Stored data entries
============================================================

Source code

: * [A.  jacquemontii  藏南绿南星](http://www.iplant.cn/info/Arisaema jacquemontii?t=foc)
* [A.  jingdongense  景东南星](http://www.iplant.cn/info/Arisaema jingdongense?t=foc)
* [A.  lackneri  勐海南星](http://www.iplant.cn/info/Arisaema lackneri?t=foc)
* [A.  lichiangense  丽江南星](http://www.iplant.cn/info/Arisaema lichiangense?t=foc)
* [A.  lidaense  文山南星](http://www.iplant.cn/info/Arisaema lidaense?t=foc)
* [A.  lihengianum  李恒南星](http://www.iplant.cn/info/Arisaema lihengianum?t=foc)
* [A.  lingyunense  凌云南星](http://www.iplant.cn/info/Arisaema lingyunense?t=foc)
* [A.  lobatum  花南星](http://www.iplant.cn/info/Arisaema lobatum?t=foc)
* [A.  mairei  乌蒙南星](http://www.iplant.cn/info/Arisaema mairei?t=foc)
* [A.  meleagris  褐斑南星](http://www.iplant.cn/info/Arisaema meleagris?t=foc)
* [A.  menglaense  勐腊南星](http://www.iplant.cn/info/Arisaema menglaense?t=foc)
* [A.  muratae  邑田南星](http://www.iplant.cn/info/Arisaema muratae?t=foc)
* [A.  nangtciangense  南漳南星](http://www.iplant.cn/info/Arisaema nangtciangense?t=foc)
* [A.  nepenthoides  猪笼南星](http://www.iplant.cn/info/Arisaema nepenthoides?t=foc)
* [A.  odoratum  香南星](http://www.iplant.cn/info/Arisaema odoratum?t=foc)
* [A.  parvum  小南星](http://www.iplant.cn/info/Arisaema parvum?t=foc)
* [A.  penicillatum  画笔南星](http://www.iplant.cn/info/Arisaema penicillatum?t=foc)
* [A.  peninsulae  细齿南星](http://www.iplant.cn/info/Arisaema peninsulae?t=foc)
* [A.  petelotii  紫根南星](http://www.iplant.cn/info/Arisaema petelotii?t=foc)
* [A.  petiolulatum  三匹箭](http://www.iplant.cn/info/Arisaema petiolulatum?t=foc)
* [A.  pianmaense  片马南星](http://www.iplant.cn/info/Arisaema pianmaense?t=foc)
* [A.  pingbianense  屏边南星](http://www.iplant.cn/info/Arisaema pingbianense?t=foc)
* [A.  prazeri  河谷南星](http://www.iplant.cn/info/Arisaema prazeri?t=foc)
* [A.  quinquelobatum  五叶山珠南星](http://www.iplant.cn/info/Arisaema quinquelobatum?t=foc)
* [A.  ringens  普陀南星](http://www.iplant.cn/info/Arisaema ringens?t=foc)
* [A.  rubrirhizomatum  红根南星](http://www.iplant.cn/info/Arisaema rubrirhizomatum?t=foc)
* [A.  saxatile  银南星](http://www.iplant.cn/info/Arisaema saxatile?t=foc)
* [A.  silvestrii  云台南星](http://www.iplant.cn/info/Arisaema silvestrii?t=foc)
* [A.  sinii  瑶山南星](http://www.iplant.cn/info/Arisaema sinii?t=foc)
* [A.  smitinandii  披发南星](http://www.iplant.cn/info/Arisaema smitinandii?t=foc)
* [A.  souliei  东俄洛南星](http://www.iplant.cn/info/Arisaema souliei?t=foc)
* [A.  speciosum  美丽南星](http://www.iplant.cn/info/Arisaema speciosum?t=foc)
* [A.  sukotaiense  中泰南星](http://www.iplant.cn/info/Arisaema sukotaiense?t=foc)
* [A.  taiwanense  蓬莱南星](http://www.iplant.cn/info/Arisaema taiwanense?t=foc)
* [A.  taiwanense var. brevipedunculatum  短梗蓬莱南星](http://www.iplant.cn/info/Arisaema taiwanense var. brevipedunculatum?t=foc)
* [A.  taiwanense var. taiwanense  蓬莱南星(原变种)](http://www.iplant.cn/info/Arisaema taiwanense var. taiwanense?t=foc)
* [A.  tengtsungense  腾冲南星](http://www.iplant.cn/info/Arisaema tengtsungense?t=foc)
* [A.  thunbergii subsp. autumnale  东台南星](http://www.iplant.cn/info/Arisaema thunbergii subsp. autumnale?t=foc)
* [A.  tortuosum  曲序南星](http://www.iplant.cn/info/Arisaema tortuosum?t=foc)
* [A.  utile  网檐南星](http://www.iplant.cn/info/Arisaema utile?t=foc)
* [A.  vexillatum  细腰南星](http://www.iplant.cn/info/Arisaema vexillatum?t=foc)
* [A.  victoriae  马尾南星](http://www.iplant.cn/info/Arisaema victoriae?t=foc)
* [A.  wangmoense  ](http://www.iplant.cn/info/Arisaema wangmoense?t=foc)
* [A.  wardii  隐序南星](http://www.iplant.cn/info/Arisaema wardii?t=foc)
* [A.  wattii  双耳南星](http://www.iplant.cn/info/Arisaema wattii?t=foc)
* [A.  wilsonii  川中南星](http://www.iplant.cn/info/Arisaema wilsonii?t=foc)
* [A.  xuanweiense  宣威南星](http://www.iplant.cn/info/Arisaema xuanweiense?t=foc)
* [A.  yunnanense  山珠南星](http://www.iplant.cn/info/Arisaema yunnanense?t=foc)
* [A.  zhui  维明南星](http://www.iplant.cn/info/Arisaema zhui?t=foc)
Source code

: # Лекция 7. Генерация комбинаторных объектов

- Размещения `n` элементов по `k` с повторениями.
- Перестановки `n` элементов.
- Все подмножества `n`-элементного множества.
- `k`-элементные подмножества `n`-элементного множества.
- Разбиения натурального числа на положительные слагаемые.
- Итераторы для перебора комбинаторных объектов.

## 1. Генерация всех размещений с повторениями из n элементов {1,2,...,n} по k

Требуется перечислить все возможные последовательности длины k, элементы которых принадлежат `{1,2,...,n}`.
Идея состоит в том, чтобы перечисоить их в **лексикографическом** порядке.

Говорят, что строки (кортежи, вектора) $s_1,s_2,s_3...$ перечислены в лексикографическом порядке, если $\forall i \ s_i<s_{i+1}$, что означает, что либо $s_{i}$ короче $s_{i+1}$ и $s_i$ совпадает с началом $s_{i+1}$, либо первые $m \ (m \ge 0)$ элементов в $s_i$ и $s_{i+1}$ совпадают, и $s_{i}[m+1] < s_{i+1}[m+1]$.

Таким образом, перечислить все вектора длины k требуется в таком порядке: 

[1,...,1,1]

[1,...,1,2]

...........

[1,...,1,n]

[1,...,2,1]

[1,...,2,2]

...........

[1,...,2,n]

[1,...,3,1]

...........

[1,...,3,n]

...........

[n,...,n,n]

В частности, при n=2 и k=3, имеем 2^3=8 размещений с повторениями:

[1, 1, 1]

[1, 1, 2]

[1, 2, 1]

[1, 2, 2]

============================================================

[Exercise] Your task is to restate every record word for word.

[Output for this exercise]
Source code

: * [A.  jacquemontii  藏南绿南星](http://www.iplant.cn/info/Arisaema jacquemontii?t=foc)
* [A.  jingdongense  景东南星](http://www.iplant.cn/info/Arisaema jingdongense?t=foc)
* [A.  lackneri  勐海南星](http://www.iplant.cn/info/Arisaema lackneri?t=foc)
* [A.  lichiangense  丽江南星](http://www.iplant.cn/info/Arisaema lichiangense?t=foc)
* [A.  lidaense  文山南星](http://www.iplant.cn/info/Arisaema lidaense?t=foc)
* [A.  lihengianum  李恒南星](http://www.iplant.cn/info/Arisaema lihengianum?t=foc)
* [A.  lingyunense  凌云南星](http://www.iplant.cn/info/Arisaema lingyunense?t=foc)
* [A.  lobatum  花南星](http://www.iplant.cn/info/Arisaema lobatum?t=foc)
* [A.  mairei  乌蒙南星](http://www.iplant.cn/info/Arisaema mairei?t=foc)
* [A.  meleagris  褐斑南星](http://www.iplant.cn/info/Arisaema meleagris?t=foc)
* [A.  menglaense  勐腊南星](http://www.iplant.cn/info/Arisaema menglaense?t=foc)
* [A.  muratae  邑田南星](http://www.iplant.cn/info/Arisaema muratae?t=foc)
* [A.  nangtciangense  南漳南星](http://www.iplant.cn/info/Arisaema nangtciangense?t=foc)
* [A.  nepenthoides  猪笼南星](http://www.iplant.cn/info/Arisaema nepenthoides?t=foc)
* [A.  odoratum  香南星](http://www.iplant.cn/info/Arisaema odoratum?t=foc)
* [A.  parvum  小南星](http://www.iplant.cn/info/Arisaema parvum?t=foc)
* [A.  penicillatum  画笔南星](http://www.iplant.cn/info/Arisaema penicillatum?t=foc)
* [A.  peninsulae  细齿南星](http://www.iplant.cn/info/Arisaema peninsulae?t=foc)
* [A.  petelotii  紫根南星](http://www.iplant.cn/info/Arisaema petelotii?t=foc)
* [A.  petiolulatum  三匹箭](http://www.iplant.cn/info/Arisaema petiolulatum?t=foc)
* [A.  pianmaense  片马南星](http://www.iplant.cn/info/Arisaema pianmaense?t=foc)
* [A.  pingbianense  屏边南星](http://www.iplant.cn/info/Arisaema pingbianense?t=foc)
* [A.  prazeri  河谷南星](http://www.iplant.cn/info/Arisaema prazeri?t=foc)
* [A.  quinquelobatum  五叶山珠南星](http://www.iplant.cn/info/Arisaema quinquelobatum?t=foc)
* [A.  ringens  普陀南星](http://www.iplant.cn/info/Arisaema ringens?t=foc)
* [A.  rubrirhizomatum  红根南星](http://www.iplant.cn/info/Arisaema rubrirhizomatum?t=foc)
* [A.  saxatile  银南星](http://www.iplant.cn/info/Arisaema saxatile?t=foc)
* [A.  silvestrii  云台南星](http://www.iplant.cn/info/Arisaema silvestrii?t=foc)
* [A.  sinii  瑶山南星](http://www.iplant.cn/info/Arisaema sinii?t=foc)
* [A.  smitinandii  披发南星](http://www.iplant.cn/info/Arisaema smitinandii?t=foc)
* [A.  souliei  东俄洛南星](http://www.iplant.cn/info/Arisaema souliei?t=foc)
* [A.  speciosum  美丽南星](http://www.iplant.cn/info/Arisaema speciosum?t=foc)
* [A.  sukotaiense  中泰南星](http://www.iplant.cn/info/Arisaema sukotaiense?t=foc)
* [A.  taiwanense  蓬莱南星](http://www.iplant.cn/info/Arisaema taiwanense?t=foc)
* [A.  taiwanense var. brevipedunculatum  短梗蓬莱南星](http://www.iplant.cn/info/Arisaema taiwanense var. brevipedunculatum?t=foc)
* [A.  taiwanense var. taiwanense  蓬莱南星(原变种)](http://www.iplant.cn/info/Arisaema taiwanense var. taiwanense?t=foc)
* [A.  tengtsungense  腾冲南星](http://www.iplant.cn/info/Arisaema tengtsungense?t=foc)
* [A.  thunbergii subsp. autumnale  东台南星](http://www.iplant.cn/info/Arisaema thunbergii subsp. autumnale?t=foc)
* [A.  tortuosum  曲序南星](http://www.iplant.cn/info/Arisaema tortuosum?t=foc)
* [A.  utile  网檐南星](http://www.iplant.cn/info/Arisaema utile?t=foc)
* [A.  vexillatum  细腰南星](http://www.iplant.cn/info/Arisaema vexillatum?t=foc)
* [A.  victoriae  马尾南星](http://www.iplant.cn/info/Arisaema victoriae?t=foc)
* [A.  wangmoense  ](http://www.iplant.cn/info/Arisaema wangmoense?t=foc)
* [A.  wardii  隐序南星](http://www.iplant.cn/info/Arisaema wardii?t=foc)
* [A.  wattii  双耳南星](http://www.iplant.cn/info/Arisaema wattii?t=foc)
* [A.  wilsonii  川中南星](http://www.iplant.cn/info/Arisaema wilsonii?t=foc)
* [A.  xuanweiense  宣威南星](http://www.iplant.cn/info/Arisaema xuanweiense?t=foc)
* [A.  yunnanense  山珠南星](http://www.iplant.cn/info/Arisaema yunnanense?t=foc)
* [A.  zhui  维明南星](http://www.iplant.cn/info/Arisaema zhui?t=foc)
Source code

: # Лекция 7. Генерация комбинаторных объектов

- Размещения `n` элементов по `k` с повторениями.
- Перестановки `n` элементов.
- Все подмножества `n`-элементного множества.
- `k`-элементные подмножества `n`-элементного множества.
- Разбиения натурального числа на положительные слагаемые.
- Итераторы для перебора комбинаторных объектов.

## 1. Генерация всех размещений с повторениями из n элементов {1,2,...,n} по k

Требуется перечислить все возможные последовательности длины k, элементы которых принадлежат `{1,2,...,n}`.
Идея состоит в том, чтобы перечисоить их в **лексикографическом** порядке.

Говорят, что строки (кортежи, вектора) $s_1,s_2,s_3...$ перечислены в лексикографическом порядке, если $\forall i \ s_i<s_{i+1}$, что означает, что либо $s_{i}$ короче $s_{i+1}$ и $s_i$ совпадает с началом $s_{i+1}$, либо первые $m \ (m \ge 0)$ элементов в $s_i$ и $s_{i+1}$ совпадают, и $s_{i}[m+1] < s_{i+1}[m+1]$.

Таким образом, перечислить все вектора длины k требуется в таком порядке: 

[1,...,1,1]

[1,...,1,2]

...........

[1,...,1,n]

[1,...,2,1]

[1,...,2,2]

...........

[1,...,2,n]

[1,...,3,1]

...........

[1,...,3,n]

...........

[n,...,n,n]

В частности, при n=2 и k=3, имеем 2^3=8 размещений с повторениями:

[1, 1, 1]

[1, 1, 2]

[1, 2, 1]

[1, 2, 2]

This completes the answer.